WORK TO COMPLETE: Output every entry exactly, from the first line to the last.

Collection entries:
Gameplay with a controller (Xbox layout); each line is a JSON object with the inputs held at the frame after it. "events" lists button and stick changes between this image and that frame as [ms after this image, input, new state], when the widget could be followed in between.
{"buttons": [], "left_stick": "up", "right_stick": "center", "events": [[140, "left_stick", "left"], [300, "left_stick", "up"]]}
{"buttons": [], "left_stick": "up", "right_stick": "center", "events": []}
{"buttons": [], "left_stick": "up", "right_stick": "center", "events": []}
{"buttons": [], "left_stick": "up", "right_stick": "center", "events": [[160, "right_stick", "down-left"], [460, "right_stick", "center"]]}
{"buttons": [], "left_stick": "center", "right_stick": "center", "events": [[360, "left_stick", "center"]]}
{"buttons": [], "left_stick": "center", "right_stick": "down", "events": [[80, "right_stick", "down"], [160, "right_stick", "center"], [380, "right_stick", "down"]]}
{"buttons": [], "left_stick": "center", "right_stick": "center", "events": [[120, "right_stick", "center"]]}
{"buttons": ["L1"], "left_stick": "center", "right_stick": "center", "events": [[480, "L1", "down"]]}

WRITTEN SOLUTION:
Gameplay with a controller (Xbox layout); each line is a JSON object with the inputs held at the frame after it. "events" lists button and stick changes between this image and that frame as [ms after this image, input, new state], when the widget could be followed in between.
{"buttons": [], "left_stick": "up", "right_stick": "center", "events": [[140, "left_stick", "left"], [300, "left_stick", "up"]]}
{"buttons": [], "left_stick": "up", "right_stick": "center", "events": []}
{"buttons": [], "left_stick": "up", "right_stick": "center", "events": []}
{"buttons": [], "left_stick": "up", "right_stick": "center", "events": [[160, "right_stick", "down-left"], [460, "right_stick", "center"]]}
{"buttons": [], "left_stick": "center", "right_stick": "center", "events": [[360, "left_stick", "center"]]}
{"buttons": [], "left_stick": "center", "right_stick": "down", "events": [[80, "right_stick", "down"], [160, "right_stick", "center"], [380, "right_stick", "down"]]}
{"buttons": [], "left_stick": "center", "right_stick": "center", "events": [[120, "right_stick", "center"]]}
{"buttons": ["L1"], "left_stick": "center", "right_stick": "center", "events": [[480, "L1", "down"]]}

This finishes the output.